Calgary police say they're investigating a "violent conflict" between two groups involving around 150 people Saturday night that may be linked to clashes within the Eritrean community.
Police responded to an incident in northeast Falconridge at around 5 p.m. Saturday after reports of two groups with opposing views engaged in violence. They said they believe up to 150 people were involved, and many were brandishing weapons.
Supt. Cliff O'Brien said police were prepared with additional resources in the event of clashes like those seen elsewhere in the country.
Several people were taken to hospital by emergency medical services (EMS), O'Brien said.
"It was a very violent event. We have assigned detectives to investigate and that's what they'll do," he said, adding that police believe some people from the groups had stashed weapons prior to the incident.

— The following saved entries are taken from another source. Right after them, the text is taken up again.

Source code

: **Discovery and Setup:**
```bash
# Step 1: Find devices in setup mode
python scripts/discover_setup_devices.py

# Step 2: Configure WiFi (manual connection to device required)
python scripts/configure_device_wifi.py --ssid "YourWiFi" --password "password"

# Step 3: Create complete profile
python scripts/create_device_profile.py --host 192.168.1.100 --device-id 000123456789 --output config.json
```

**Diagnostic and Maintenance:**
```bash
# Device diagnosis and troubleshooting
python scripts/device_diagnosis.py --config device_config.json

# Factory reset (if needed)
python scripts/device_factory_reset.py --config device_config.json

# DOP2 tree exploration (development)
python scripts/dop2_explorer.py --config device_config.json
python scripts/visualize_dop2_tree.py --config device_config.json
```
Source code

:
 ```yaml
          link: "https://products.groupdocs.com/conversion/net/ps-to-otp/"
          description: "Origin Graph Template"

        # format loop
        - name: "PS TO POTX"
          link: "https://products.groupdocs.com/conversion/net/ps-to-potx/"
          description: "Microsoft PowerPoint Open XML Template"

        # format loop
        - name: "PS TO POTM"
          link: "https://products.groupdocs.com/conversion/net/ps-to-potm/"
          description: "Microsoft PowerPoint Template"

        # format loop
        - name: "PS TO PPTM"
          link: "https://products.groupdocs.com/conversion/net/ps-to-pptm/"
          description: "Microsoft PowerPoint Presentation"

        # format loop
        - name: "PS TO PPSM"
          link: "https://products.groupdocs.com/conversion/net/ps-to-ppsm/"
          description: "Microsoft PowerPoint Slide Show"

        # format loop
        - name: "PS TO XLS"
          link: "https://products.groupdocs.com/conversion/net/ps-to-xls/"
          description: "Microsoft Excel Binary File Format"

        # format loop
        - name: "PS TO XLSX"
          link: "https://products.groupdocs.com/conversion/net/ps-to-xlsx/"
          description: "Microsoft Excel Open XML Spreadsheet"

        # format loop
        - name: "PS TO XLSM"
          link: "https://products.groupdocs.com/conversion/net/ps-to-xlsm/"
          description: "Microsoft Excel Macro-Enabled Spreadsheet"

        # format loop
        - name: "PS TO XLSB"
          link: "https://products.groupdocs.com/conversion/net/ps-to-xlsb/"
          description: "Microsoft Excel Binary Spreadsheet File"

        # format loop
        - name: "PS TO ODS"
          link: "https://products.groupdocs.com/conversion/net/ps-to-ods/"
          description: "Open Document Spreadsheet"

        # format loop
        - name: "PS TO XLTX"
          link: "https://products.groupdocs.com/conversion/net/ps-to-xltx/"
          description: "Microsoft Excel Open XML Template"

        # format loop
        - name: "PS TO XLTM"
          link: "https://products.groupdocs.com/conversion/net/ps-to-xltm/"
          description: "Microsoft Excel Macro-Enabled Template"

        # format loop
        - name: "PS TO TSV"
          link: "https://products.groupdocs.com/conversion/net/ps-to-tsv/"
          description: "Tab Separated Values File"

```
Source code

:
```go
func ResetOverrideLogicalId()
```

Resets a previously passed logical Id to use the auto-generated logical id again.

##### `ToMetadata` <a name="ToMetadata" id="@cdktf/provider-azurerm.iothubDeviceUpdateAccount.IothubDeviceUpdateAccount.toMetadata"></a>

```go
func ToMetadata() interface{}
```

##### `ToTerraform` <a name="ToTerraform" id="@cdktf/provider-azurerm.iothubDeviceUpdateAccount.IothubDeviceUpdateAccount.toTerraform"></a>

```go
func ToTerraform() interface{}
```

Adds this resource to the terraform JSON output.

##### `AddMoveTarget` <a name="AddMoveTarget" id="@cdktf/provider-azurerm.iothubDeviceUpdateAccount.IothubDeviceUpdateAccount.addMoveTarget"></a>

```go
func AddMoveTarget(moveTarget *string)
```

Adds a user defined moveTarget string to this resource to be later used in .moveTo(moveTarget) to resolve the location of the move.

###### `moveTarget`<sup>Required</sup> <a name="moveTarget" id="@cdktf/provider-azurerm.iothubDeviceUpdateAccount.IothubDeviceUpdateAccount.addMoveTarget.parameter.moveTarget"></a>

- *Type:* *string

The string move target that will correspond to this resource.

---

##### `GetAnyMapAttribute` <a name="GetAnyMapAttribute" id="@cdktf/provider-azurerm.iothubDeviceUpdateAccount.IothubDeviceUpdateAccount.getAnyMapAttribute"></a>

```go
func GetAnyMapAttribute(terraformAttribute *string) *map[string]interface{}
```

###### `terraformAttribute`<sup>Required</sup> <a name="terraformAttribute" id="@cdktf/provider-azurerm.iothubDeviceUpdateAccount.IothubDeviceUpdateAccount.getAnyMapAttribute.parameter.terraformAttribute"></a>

Police were on scene at a 'violent conflict' in northeast Calgary Saturday evening. (Terri Trembath/CBC)
"They were actively trying to assault the police officers. I think the fact that we have multiple people injured, some with some fairly serious injuries, I think the whole incident is troubling. On top of that, this impacted the entire city because we had to pull resources from other areas," said O'Brien.
The Calgary Police Service said it considers this to be a serious event and has dedicated resources to keep the peace.

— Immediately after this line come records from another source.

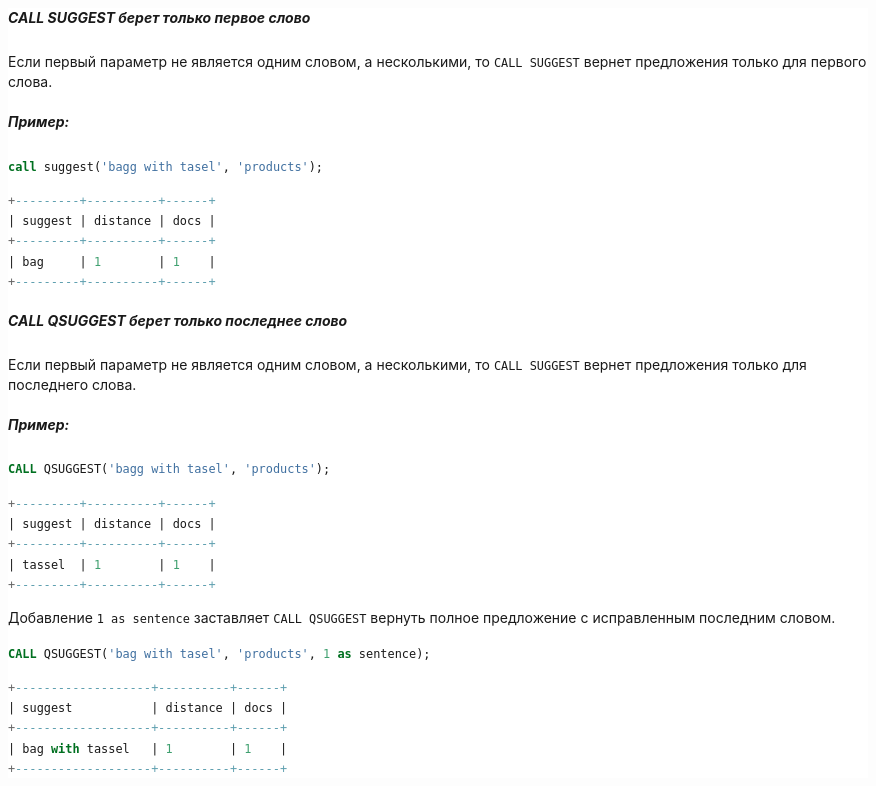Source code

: 
##### CALL SUGGEST берет только первое слово
Если первый параметр не является одним словом, а несколькими, то `CALL SUGGEST` вернет предложения только для первого слова.



##### Пример:



```sql
call suggest('bagg with tasel', 'products');
```


```sql
+---------+----------+------+
| suggest | distance | docs |
+---------+----------+------+
| bag     | 1        | 1    |
+---------+----------+------+
```


##### CALL QSUGGEST берет только последнее слово
Если первый параметр не является одним словом, а несколькими, то `CALL SUGGEST` вернет предложения только для последнего слова.



##### Пример:



```sql
CALL QSUGGEST('bagg with tasel', 'products');
```


```sql
+---------+----------+------+
| suggest | distance | docs |
+---------+----------+------+
| tassel  | 1        | 1    |
+---------+----------+------+
```




Добавление `1 as sentence` заставляет `CALL QSUGGEST` вернуть полное предложение с исправленным последним словом.


```sql
CALL QSUGGEST('bag with tasel', 'products', 1 as sentence);
```

```sql
+-------------------+----------+------+
| suggest           | distance | docs |
+-------------------+----------+------+
| bag with tassel   | 1        | 1    |
+-------------------+----------+------+
```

"This is not a protest. This is a violent conflict between two groups with opposing views," O'Brien said.
EMS spokesperson Adam Loria said in an emailed statement that paramedics attended an incident in northeast Calgary with the Calgary Police Service at approximately 5:30 p.m. Saturday, and 11 individuals with non-life threatening injuries were taken to various hospitals.
Michael Teclemariam, host of the Eritrean Radio Show on CJSW 90.9 FM in Calgary, noted that this isn't the first time a clash like this has happened in Canada.
Last month there was violence at an Eritrean festival in Edmonton, and a similar clash in Toronto. At those events, protesters from the Eritrean diaspora opposed events that billed themselves as celebrations of Eritrean culture.
"I am actually disappointed for the Eritreans because they're both brothers in a way, so it's not a good thing to have violence," Teclemariam said.
He said a point of contention is over festivals — some in the community say the festivals are connected to the Eritrean government, distributing propaganda and raising money for the state.
CBC previously reported that some view demonstrations as a chance to raise their voice in opposition to a repressive regime when those in their home country cannot.
Teclemariam said others see the festivals, which have been going on for a long time, as a way to celebrate and demonstrate free speech.
Daniel Egubat, public affairs officer with Eritrean Canadian Community Association of Calgary, wrote in an emailed statement to CBC that the organization would like to sit down with the City of Calgary and other government officials to come up with plans to avoid such events.
"We call all Eritrean society in Calgary to focus on what matters [to] them in their day-to-day life and also be able to use the power of logic," he wrote.
"This should not take place in our peaceful city and also elsewhere."